The R
computing environment uses packages to organize objects into discrete sets. A package may have a combination of functions and datasets. The base
package has the basic R
tools.
Packages are collections of R functions, data, and compiled code in a well-defined format. Packages are installed onto your computer with install.packages()
, which is done once. Packages are updated with update.packages()
. Both these operations can be done within Rstudio from the Packages
tab in the bottom-right pane of Rstudio.
The directory where packages are stored on your computer is called the library. Packages are attached from the library to your current workspace using the command library()
. For more information see packages vs. libraries and links therein.
To see what packages are attached, use
sessionInfo()
## R version 3.4.1 (2017-06-30)
## Platform: x86_64-apple-darwin15.6.0 (64-bit)
## Running under: macOS Sierra 10.12.6
##
## Matrix products: default
## BLAS: /Library/Frameworks/R.framework/Versions/3.4/Resources/lib/libRblas.0.dylib
## LAPACK: /Library/Frameworks/R.framework/Versions/3.4/Resources/lib/libRlapack.dylib
##
## locale:
## [1] en_US.UTF-8/en_US.UTF-8/en_US.UTF-8/C/en_US.UTF-8/en_US.UTF-8
##
## attached base packages:
## [1] stats graphics grDevices utils datasets methods base
##
## loaded via a namespace (and not attached):
## [1] compiler_3.4.1 backports_1.1.0 magrittr_1.5 rprojroot_1.2
## [5] tools_3.4.1 htmltools_0.3.6 yaml_2.1.14 Rcpp_0.12.12
## [9] stringi_1.1.5 rmarkdown_1.6 knitr_1.17 stringr_1.2.0
## [13] digest_0.6.12 evaluate_0.10.1
The other packages automatically loaded are usually stats
and graphics
, and some other more arkane helpers, grDevices
, utils
, and methods
. Note that a number of packages may be loaded via a namespace (and not attached)
, which means they are used indirectly by some other attached package. Each package has appended its version number after -
.
datasets
packageAll R
distributions provide the datasets
packages which only contains sample datasets.
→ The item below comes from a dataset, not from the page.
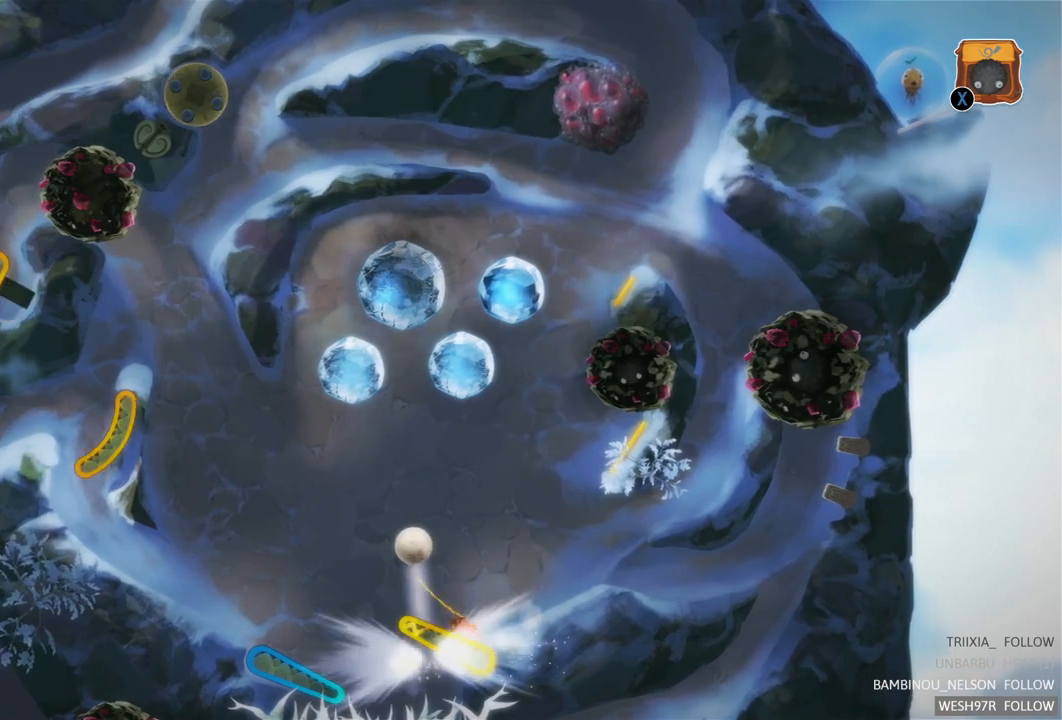
{"buttons": [], "left_stick": "center", "right_stick": "center", "events": [[433, "R2", "up"]]}
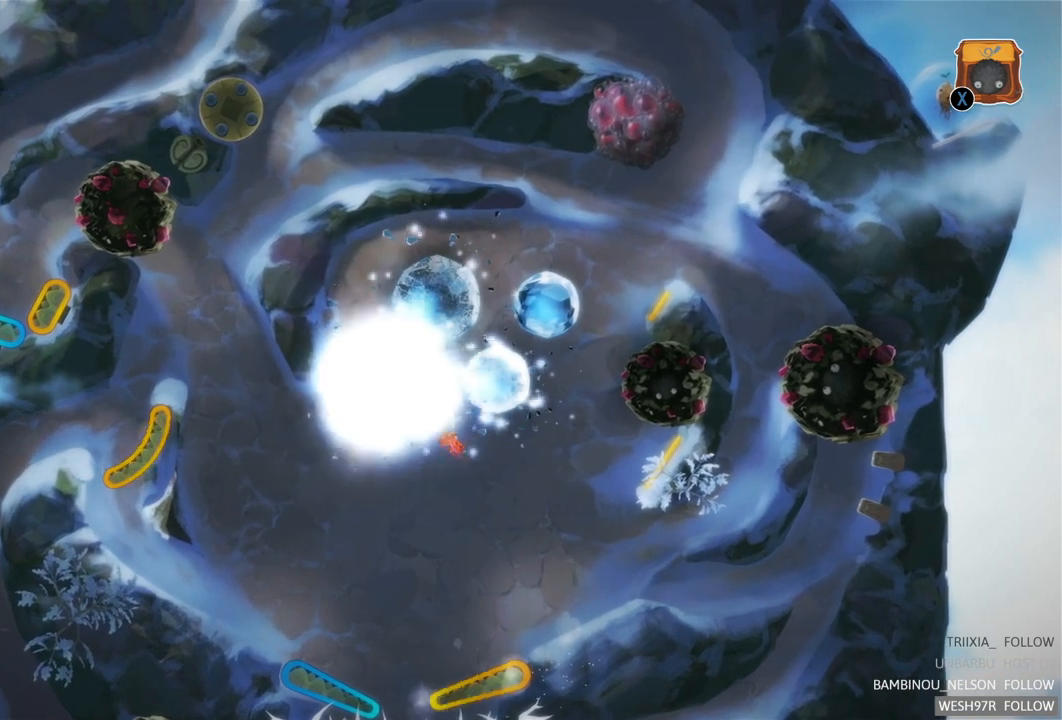
{"buttons": [], "left_stick": "center", "right_stick": "center", "events": []}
In an interactive session help
will bring up the index of help pages for the datasets
package.
This is a collection of datasets, each organized in the basic tabular data structure (rows correspond to observations, columns to variables) called a data.frame
in R
.
help(package="datasets")
An alternative is to list the names of objects in a package. Here we use the pattern
to just show datasets beginning with a
.
ls("package:datasets", pattern = "^a")
## [1] "ability.cov" "airmiles" "airquality" "anscombe" "attenu"
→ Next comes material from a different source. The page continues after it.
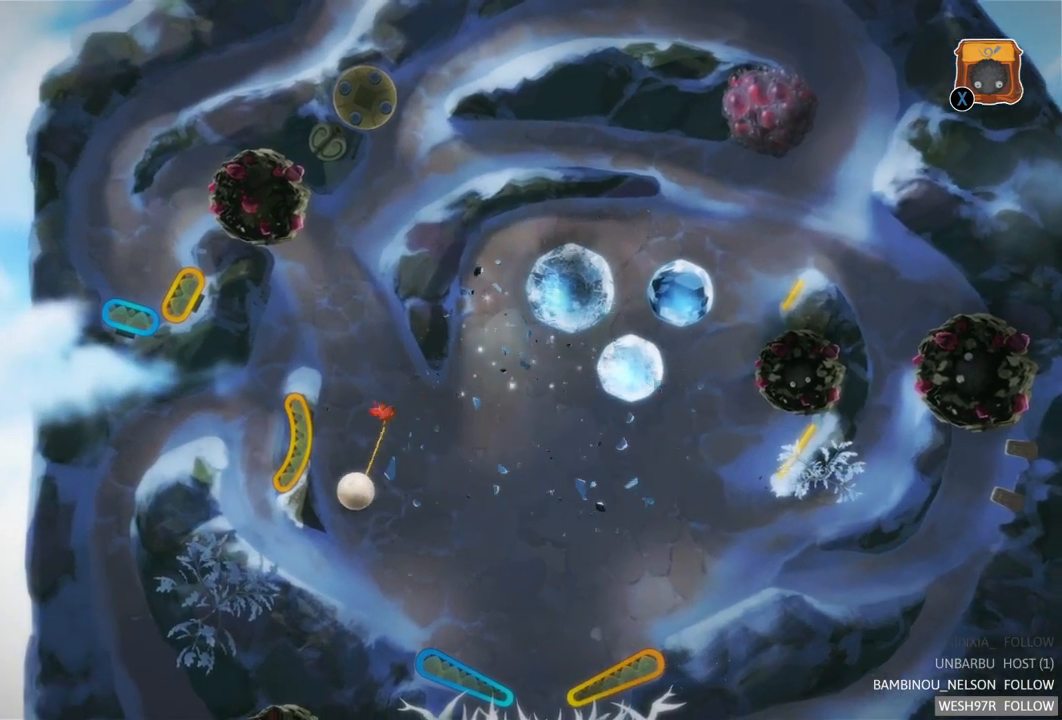
{"buttons": [], "left_stick": "center", "right_stick": "center", "events": []}
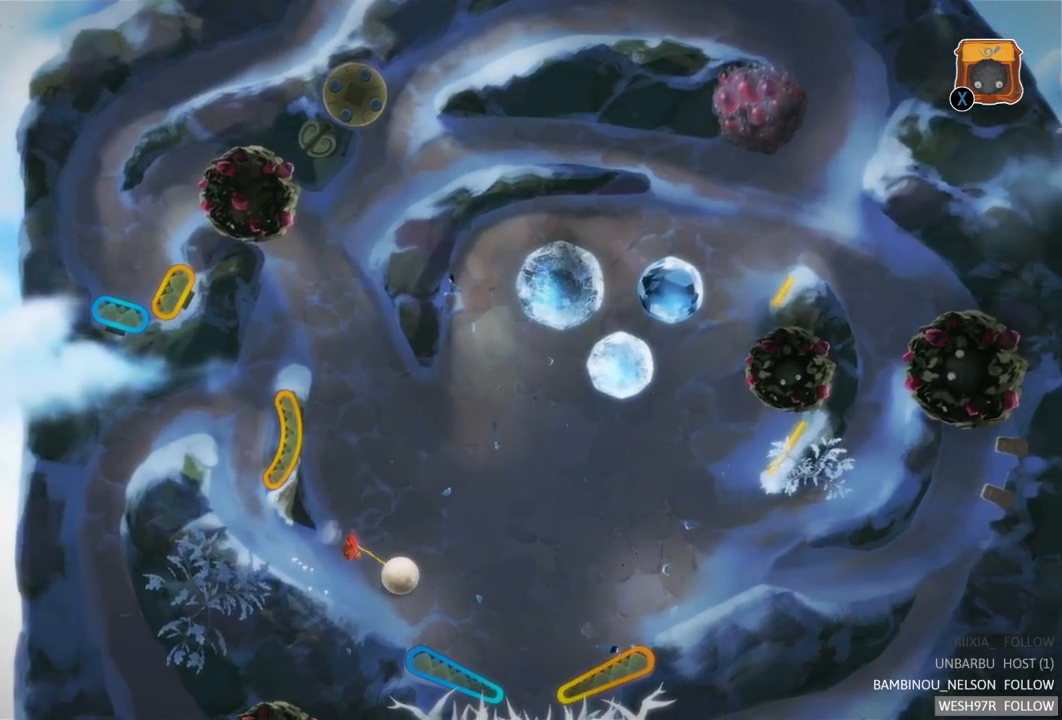
{"buttons": ["L2"], "left_stick": "center", "right_stick": "center", "events": [[417, "L2", "down"]]}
## [6] "attitude" "austres"
Often of more interest, list the names and a brief description of the structure
ls.str("package:datasets", pattern = "^a")
## ability.cov : List of 3
## $ cov : num [1:6, 1:6] 24.64 5.99 33.52 6.02 20.75 ...
## $ center: num [1:6] 0 0 0 0 0 0
## $ n.obs : num 112
## airmiles : Time-Series [1:24] from 1937 to 1960: 412 480 683 1052 1385 ...
## airquality : 'data.frame': 153 obs. of 6 variables:
## $ Ozone : int 41 36 12 18 NA 28 23 19 8 NA ...
## $ Solar.R: int 190 118 149 313 NA NA 299 99 19 194 ...
## $ Wind : num 7.4 8 12.6 11.5 14.3 14.9 8.6 13.8 20.1 8.6 ...
## $ Temp : int 67 72 74 62 56 66 65 59 61 69 ...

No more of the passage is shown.